Limiting Reagent & Percent Yield

Convert each reactant to moles, then use the mole ratio to find how much product each could make alone. The reactant that makes the least is the limiting reagent, and that amount is the theoretical yield.

Read the full method in Limiting Reagents Explained, or do a single-substance conversion with the Stoichiometry Calculator.

Question: N₂(g) + 3 H₂(g) → 2 NH₃(g).
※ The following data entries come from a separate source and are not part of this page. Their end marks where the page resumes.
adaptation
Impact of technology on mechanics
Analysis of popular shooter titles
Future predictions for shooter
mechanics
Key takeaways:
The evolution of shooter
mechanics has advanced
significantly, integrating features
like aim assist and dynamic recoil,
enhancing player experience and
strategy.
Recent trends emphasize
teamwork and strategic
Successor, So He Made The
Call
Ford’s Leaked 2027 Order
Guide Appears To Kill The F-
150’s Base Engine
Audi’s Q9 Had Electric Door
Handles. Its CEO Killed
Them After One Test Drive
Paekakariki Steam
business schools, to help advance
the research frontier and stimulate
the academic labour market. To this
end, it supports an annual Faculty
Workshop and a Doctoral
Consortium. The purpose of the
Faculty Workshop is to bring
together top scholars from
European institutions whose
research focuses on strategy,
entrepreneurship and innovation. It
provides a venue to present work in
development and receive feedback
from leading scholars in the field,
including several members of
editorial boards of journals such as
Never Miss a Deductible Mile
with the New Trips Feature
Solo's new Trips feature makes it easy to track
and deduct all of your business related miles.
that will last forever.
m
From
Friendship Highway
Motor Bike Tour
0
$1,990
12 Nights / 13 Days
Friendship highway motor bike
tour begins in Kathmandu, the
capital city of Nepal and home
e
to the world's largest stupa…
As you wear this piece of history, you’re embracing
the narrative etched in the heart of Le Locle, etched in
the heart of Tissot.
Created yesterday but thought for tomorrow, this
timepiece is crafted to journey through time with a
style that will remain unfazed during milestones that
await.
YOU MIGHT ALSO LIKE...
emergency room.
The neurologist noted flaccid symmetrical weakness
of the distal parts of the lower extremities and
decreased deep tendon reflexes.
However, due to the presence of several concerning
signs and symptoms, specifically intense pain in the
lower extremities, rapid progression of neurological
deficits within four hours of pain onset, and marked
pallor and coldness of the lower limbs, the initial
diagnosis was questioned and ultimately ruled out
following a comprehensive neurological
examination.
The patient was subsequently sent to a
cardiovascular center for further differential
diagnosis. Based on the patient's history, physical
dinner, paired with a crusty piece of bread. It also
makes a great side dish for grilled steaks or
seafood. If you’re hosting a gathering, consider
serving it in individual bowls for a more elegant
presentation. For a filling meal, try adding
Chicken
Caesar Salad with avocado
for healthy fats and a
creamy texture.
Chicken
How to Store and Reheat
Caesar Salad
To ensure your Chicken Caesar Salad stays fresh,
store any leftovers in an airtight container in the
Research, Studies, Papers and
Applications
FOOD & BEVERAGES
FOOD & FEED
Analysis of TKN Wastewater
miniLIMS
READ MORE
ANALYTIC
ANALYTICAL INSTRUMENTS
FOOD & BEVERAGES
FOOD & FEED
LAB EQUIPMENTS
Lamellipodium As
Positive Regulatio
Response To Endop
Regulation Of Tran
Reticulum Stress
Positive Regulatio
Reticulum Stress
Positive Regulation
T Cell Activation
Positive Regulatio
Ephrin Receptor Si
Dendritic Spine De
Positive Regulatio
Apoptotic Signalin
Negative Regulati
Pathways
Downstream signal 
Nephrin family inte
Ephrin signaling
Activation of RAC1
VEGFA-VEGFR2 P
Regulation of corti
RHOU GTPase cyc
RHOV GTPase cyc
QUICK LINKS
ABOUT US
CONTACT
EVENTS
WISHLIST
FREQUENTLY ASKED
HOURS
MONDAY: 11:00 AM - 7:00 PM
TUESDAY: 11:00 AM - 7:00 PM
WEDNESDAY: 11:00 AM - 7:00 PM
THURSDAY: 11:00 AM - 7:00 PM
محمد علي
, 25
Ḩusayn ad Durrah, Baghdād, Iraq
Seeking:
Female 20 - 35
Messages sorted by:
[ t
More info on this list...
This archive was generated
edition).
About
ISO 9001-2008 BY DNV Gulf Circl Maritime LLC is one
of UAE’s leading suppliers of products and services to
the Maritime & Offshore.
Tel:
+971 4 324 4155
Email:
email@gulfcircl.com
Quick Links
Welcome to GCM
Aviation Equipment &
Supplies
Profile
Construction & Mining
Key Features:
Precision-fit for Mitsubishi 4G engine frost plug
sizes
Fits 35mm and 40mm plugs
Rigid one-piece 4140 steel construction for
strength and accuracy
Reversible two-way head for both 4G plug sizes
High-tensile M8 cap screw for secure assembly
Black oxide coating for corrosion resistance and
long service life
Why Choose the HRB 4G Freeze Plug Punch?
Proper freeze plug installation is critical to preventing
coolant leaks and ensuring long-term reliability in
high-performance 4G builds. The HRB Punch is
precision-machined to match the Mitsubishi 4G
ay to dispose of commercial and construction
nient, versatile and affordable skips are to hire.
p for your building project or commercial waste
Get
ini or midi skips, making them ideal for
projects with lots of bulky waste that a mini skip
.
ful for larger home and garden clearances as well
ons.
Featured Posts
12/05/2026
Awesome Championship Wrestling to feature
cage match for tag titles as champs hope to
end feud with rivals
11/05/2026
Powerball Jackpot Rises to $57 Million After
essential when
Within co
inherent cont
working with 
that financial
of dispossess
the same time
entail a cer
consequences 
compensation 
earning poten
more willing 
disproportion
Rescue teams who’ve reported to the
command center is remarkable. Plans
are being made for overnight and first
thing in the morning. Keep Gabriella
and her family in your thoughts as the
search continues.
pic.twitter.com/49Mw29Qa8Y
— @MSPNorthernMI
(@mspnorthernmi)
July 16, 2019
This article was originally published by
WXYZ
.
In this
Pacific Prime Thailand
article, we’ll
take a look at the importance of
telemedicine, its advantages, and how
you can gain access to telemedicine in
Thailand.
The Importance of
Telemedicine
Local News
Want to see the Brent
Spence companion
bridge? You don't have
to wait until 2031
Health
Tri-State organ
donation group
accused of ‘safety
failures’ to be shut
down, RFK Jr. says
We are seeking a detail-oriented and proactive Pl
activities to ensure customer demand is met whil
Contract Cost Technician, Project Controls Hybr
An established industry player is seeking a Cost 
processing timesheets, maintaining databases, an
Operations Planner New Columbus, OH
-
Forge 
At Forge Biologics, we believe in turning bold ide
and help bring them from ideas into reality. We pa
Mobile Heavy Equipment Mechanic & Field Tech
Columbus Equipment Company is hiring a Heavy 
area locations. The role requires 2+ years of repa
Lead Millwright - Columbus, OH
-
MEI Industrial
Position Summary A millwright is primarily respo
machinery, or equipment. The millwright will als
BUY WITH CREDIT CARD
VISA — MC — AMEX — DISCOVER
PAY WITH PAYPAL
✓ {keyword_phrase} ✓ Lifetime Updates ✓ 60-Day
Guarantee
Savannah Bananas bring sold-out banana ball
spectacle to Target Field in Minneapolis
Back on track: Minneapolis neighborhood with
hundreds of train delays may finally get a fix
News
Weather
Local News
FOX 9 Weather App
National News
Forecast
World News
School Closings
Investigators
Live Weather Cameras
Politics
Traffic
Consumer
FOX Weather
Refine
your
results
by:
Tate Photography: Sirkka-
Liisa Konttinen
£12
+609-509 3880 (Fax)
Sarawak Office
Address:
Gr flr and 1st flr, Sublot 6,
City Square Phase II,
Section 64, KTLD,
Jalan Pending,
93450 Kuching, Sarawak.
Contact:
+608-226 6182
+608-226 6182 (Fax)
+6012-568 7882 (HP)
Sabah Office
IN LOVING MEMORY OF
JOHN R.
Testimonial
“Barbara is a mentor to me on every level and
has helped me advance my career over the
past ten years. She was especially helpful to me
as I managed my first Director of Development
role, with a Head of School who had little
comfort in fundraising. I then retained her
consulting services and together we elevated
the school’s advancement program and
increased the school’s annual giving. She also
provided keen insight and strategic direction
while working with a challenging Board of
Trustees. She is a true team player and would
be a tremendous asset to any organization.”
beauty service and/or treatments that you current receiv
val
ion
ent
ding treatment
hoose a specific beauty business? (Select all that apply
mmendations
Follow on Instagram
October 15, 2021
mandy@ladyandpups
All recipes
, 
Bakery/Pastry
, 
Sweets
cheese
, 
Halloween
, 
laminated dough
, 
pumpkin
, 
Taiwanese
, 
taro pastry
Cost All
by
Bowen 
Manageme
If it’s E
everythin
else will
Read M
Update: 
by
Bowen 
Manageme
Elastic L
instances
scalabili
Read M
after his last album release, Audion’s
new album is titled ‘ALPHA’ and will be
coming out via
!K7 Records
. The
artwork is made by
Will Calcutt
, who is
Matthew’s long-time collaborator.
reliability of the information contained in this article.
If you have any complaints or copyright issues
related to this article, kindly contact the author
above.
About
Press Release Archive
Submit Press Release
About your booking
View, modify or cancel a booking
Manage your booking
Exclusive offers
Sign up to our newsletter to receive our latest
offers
If 28.0 g of N₂ and 6.00 g of H₂ are mixed, which is limiting, and what is the theoretical yield of NH₃?

Step 1 — convert both masses to moles: n(N₂) = 28.0 ÷ 28.02 = 0.999 mol. n(H₂) = 6.00 ÷ 2.016 = 2.976 mol

Step 2 — calculate the maximum NH₃ each reactant could produce alone:
from N₂: 0.999 × (2/1) = 1.999 mol NH₃
from H₂: 2.976 × (2/3) = 1.984 mol NH₃

Step 3 — the smaller value wins: H₂ produces less NH₃, so H₂ is the limiting reagent.

Step 4 — theoretical yield: m(NH₃) = 1.984 × 17.03 = 33.8 g

Answer: H₂ is limiting; theoretical yield = 33.8 g NH₃.

• Comparing grams directly. Whichever reactant has the smaller mass isn't necessarily limiting — the comparison must be done in moles, accounting for the reaction's mole ratio.
• Comparing moles directly without the ratio. Even after converting to moles, the reactant with fewer moles isn't automatically limiting if the equation needs more of it — here H₂ has more moles than N₂ but is still limiting, because 3 mol H₂ is needed per 1 mol N₂.
• Percent yield uses theoretical, not given, mass. % yield = (actual yield ÷ theoretical yield) × 100 — the theoretical yield must come from the limiting-reagent calculation, not from either starting mass.